Anyhow, mother-of-one’s hubby has been offered a “well-paid” job in Godzone, and he’s anxious to move his family out of firing range of the chest-beating Putin. Mother-of-one thinks such a knee-jerk, life-changing decision mightn’t be the way forward. She asked for advice. She got it by the Brexit load.

Remember “wages are s**t, food is expensive, houses are cold, transport is crap”. She didn’t mention any reason why it’s called Godzone – like we have pavlova and they have something called spotted dick, and when you arrive in NZ you don’t risk forced relocation to an internment camp in Rwanda.

Cutting free advice

I consulted a successfully transplanted Pom who offered this advice to her Auckland compatriot. “Pull ya head in and stop your whining wench.” Free advice too.

Now here’s an interesting thing – it’s guaranteed that generally complainer’s names will be Kim, Karen, Susan, Sue or Sarah. Research suggests they’re often the names of the world’s worst complainers. Also Julie, Emily and Claudia, Anna or Rachel.

And matching them bellyache for bellyache are Paul, David, John, Mark, Andrew or Steve.

The UK research is by a website called Uswitch.
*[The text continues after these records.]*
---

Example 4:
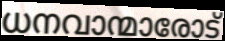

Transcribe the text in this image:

ധനവാന്മാരോട്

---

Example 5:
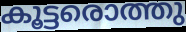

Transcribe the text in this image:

കൂട്ടരൊത്തുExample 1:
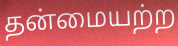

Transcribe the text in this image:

தன்மையற்ற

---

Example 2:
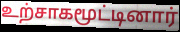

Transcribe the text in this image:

உற்சாகமூட்டினார்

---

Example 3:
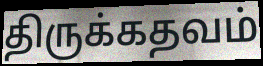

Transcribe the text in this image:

திருக்கதவம்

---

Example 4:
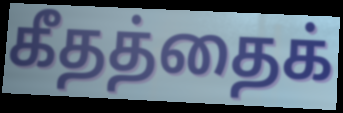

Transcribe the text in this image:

கீதத்தைக்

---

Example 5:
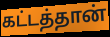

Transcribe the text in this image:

கட்டத்தான்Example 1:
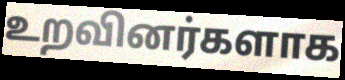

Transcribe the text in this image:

உறவினர்களாக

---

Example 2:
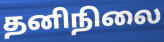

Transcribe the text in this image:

தனிநிலை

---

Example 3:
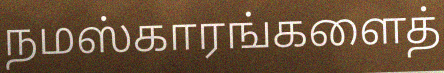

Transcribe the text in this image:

நமஸ்காரங்களைத்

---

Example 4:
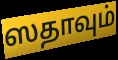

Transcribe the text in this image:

ஸதாவும்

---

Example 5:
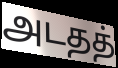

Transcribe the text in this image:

அடதத்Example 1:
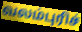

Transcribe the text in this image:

வலம்புரிச்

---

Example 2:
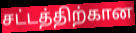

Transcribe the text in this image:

சட்டத்திற்கான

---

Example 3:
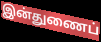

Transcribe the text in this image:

இன்துணைப்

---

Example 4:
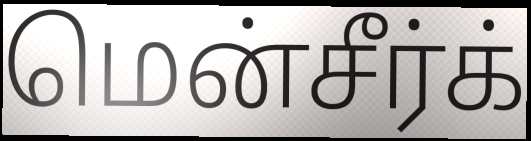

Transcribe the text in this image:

மென்சீர்க்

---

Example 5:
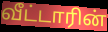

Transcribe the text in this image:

வீட்டாரின்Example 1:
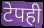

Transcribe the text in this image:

टेपही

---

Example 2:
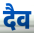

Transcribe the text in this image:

It filtered poor and terrible reviews of the world’s biggest tourist attractions like the Eiffel Tower and Sydney Opera House and collated names of the negative reviewers. Hardly incontrovertible proof.

So we have golden sands and boiling white surf versus their grey gravel, we have beach weather whereas they have beach notices warning about the dangers of hyperthermia. We have bathers and wifebeaters versus their puffer jackets. And we don’t have ‘black snot’.
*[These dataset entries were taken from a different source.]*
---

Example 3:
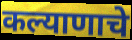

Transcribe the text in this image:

कल्याणाचे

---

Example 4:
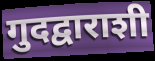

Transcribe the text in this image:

गुदद्वाराशी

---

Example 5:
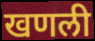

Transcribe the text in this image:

खणली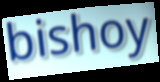
bishoyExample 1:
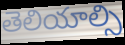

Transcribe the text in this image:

తెలియాల్సి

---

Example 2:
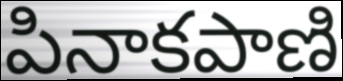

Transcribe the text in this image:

పినాకపాణి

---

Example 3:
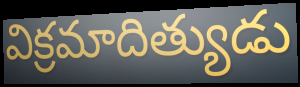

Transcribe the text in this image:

విక్రమాదిత్యుడు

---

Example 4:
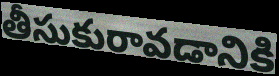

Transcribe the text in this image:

తీసుకురావడానికి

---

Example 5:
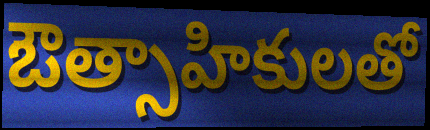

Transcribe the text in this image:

ఔత్సాహికులతోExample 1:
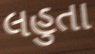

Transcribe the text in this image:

લહુતા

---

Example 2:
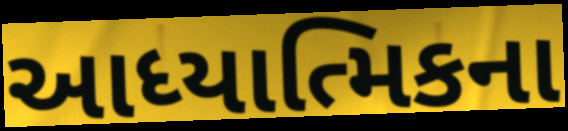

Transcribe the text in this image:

આધ્યાત્મિકના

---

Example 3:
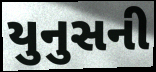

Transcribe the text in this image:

યુનુસની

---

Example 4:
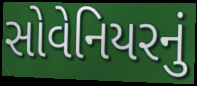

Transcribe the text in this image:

સોવેનિયરનું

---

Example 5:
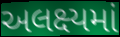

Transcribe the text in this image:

અલક્ષ્યમાંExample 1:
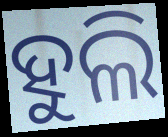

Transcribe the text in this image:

ହୁଲି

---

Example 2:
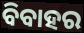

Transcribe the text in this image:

ବିବାହର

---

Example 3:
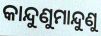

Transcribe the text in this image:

କାନ୍ଦୁଣୁମାନ୍ଦୁଣୁ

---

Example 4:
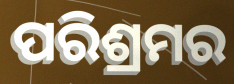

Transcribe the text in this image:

ପରିଶ୍ରମର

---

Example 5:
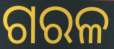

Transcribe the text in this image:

ଗରଳ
You read that right. I asked an ex-pat Kiwi to tell me one thing she wouldn’t miss about life in Blighty. And black snot was right up there. She said when you blow your nose after you get home from wherever in London “black stuff comes out. Gross!!”

A Cinderella endorsement 

And what is one thing “transplanted Pom” loves about New Zealand? “Pumpkin, love NZ pumpkin, love it.” Apparently, she never ate the stuff in Pomgolia – they used it to make scary heads for Halloween. “Now I love it. NZ pumpkin cooked any way.” So NZ has wonderful orange pumpkins and UK has black snot.

An English observer of the English wrote that English moaning doesn’t involve redress, or putting right the source of the moaning. English moaning only involves venting. You don’t do anything about it. You just enjoy the moan.
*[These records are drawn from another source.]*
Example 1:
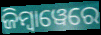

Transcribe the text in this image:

ଜିମ୍ୱାୱେରେ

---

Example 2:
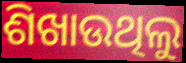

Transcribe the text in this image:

ଶିଖାଉଥିଲୁ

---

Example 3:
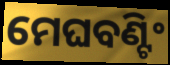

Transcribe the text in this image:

ମେଘବଣ୍ଟିଂ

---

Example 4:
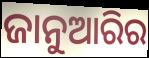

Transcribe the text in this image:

ଜାନୁଆରିର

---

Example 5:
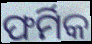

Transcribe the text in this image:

ଫର୍ମିକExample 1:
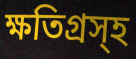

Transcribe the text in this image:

ক্ষতিগ্রস্হ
For example, an English woman goes on holiday to South Africa every year. And the moment she returns she complains: “Bloody South Africa” and “bloody South Africans”. The carping goes on til she boards the plane back to the republic the following year. No one asks why she goes back. They’re too busy complaining about something else.

Did you know a pumpkin is actually a fruit, not a vegetable? Because anything that starts out from a flower is, botanically, a fruit.